Sirhan Sirhan To Face Parole Board
CNN reports:
Los Angeles (CNN) -- One of the surviving shooting victims in the 1968 assassination of Robert F. Kennedy said he will not object to Sirhan B. Sirhan's release if a parole panel OKs it.
Sirhan, who was convicted of the slaying, will appear before a California parole board for the first time in at least nine years on Wednesday, supported by two psychologists' reports saying he no longer poses a threat to society, his attorney said.
Retired TV journalist William Weisel, who shared with CNN his prepared statement to the parole board, said he was hit by a stray bullet in the abdomen "on that terrible evening" a quarter past midnight on June 5, 1968, after Kennedy had just won the California primary in his bid for the Democratic presidential nomination.
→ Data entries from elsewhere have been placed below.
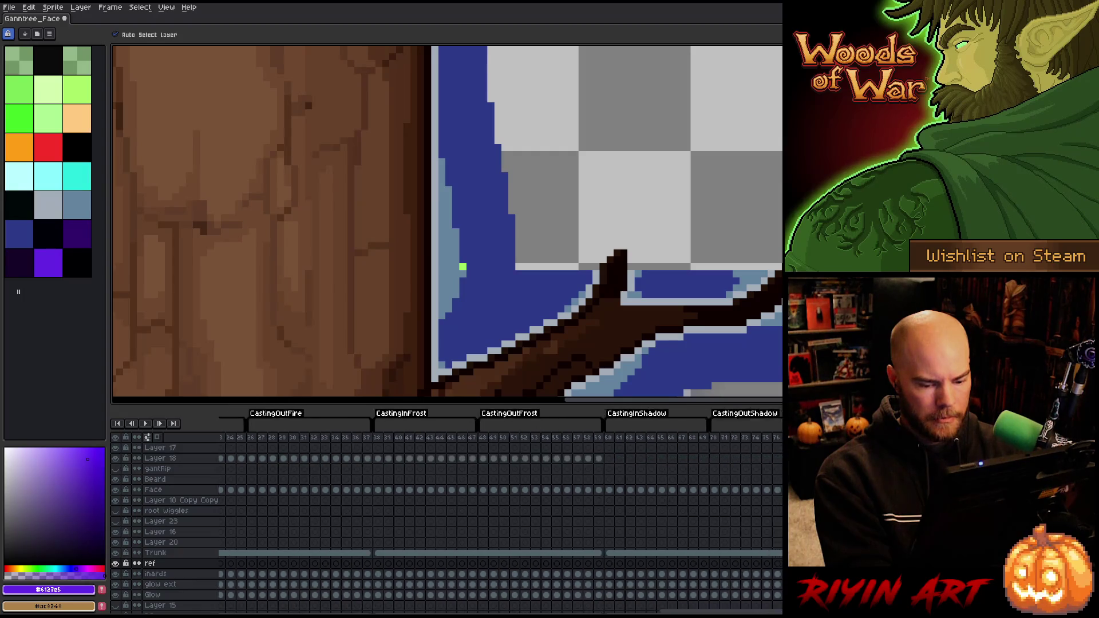
scroll(409, 594, right, 10)
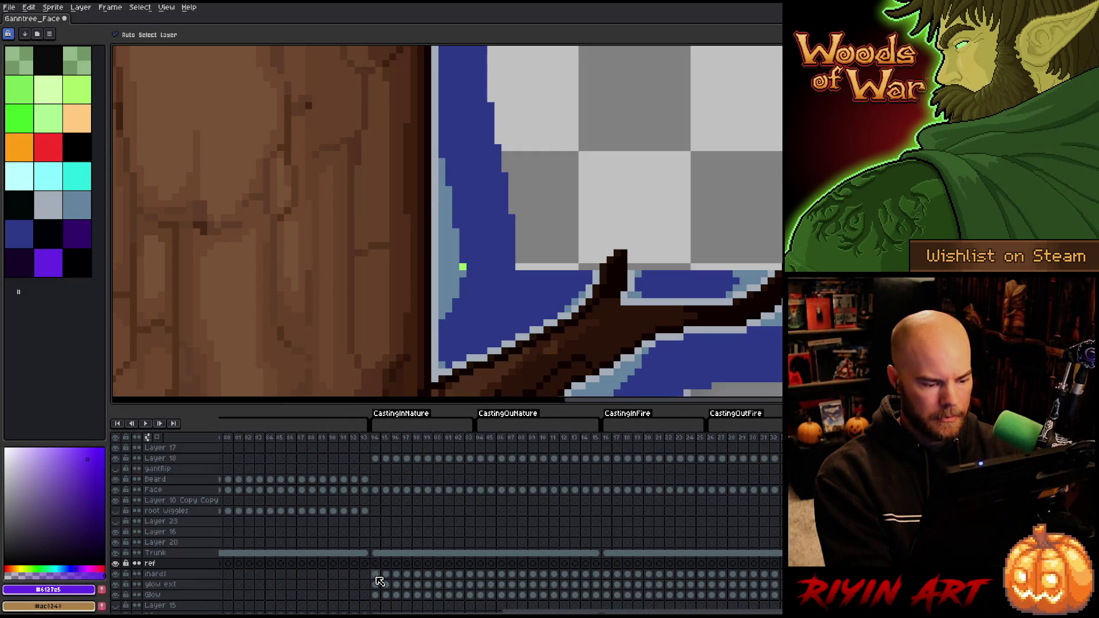
mouse_move(379, 581)
mouse_down()
mouse_move(400, 595)
mouse_move(796, 595)
mouse_up()
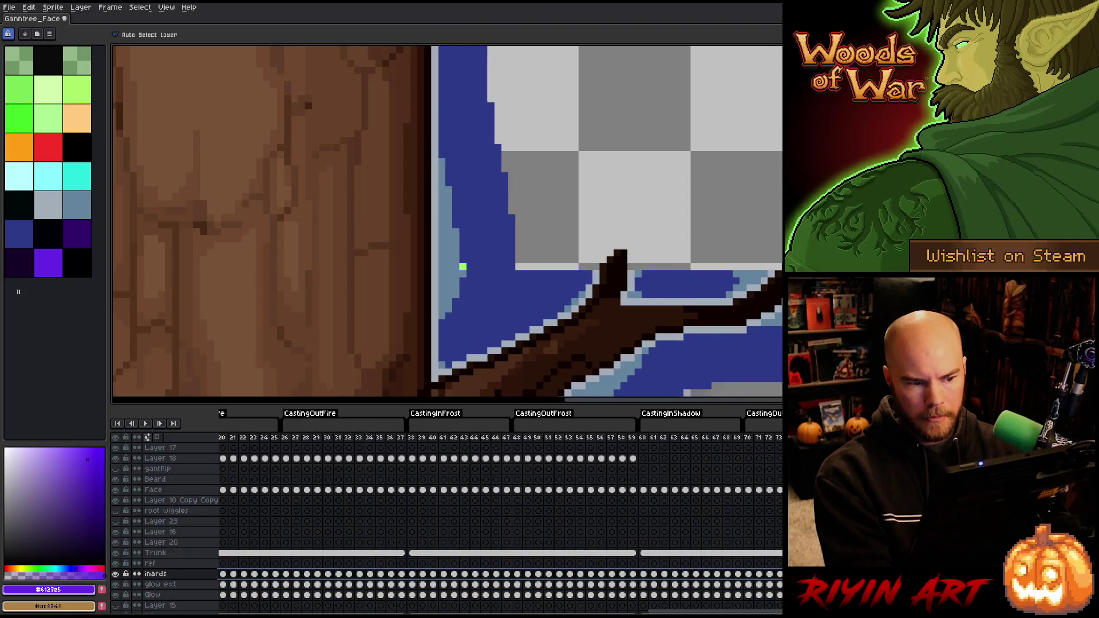
Replace the stray light-green pixel colour in the selected cels, then play and preview frames 66–73
key(shift+r)
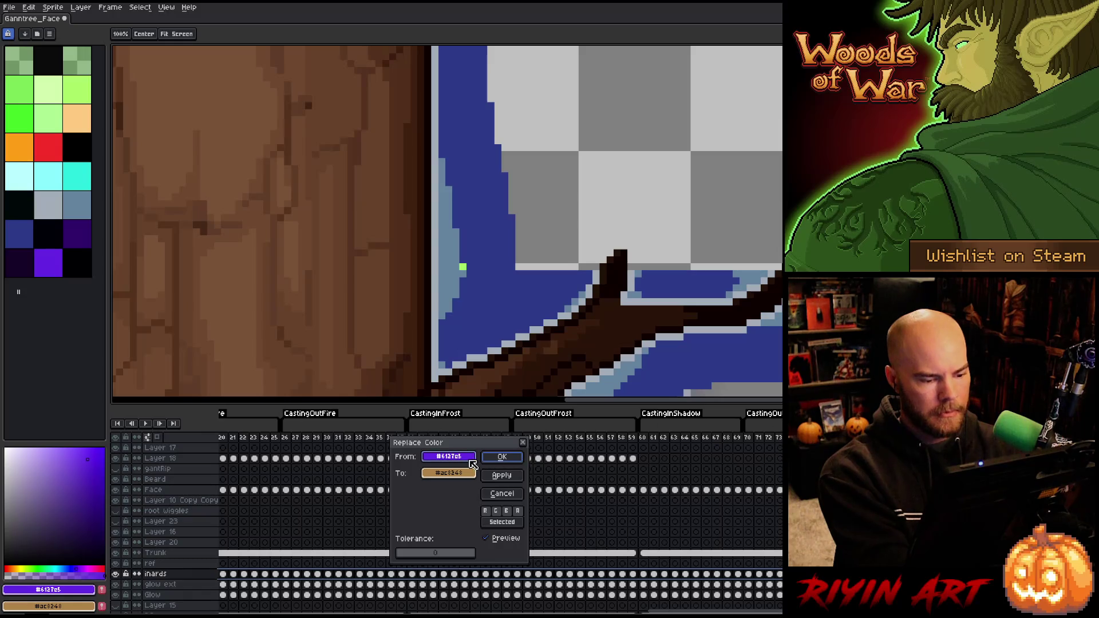
click(462, 267)
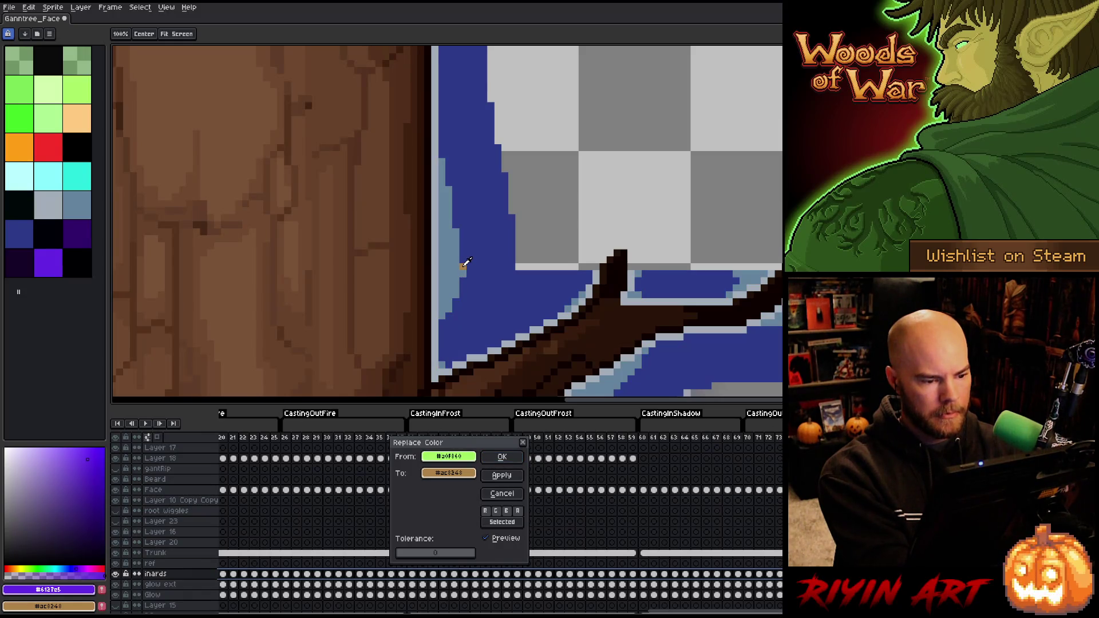
click(472, 475)
click(452, 474)
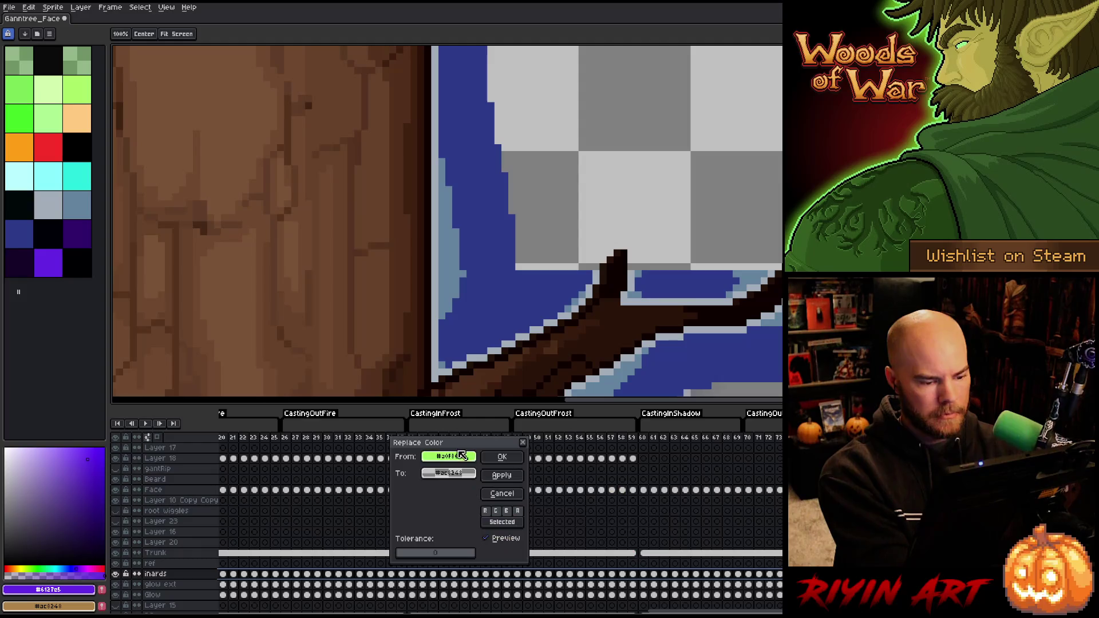
click(493, 458)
Now 73, Weisel, of Healdsburg, California, was an ABC News associate director at the time of the shooting.
"I'm advised that two reputable psychologists, one representing the state of California and the other from Harvard University, have concluded, after examining him -- Sirhan Sirhan -- that if he is granted parole, he would not be a threat to himself and others, and the community at large. If this is a fact and the board is inclined to grant him parole after him being in prison for nearly 43 years, I would not be opposed to the decision," Weisel said in a telephone interview with CNN.
Even so, the release of Sirhan, 66, now serving a life sentence, is a long shot, with only about 10% of California's life-sentenced convicts being granted parole, said Los Angeles County Deputy District Attorney David Dahle, who added he plans to oppose Sirhan's release at Wednesday's hearing.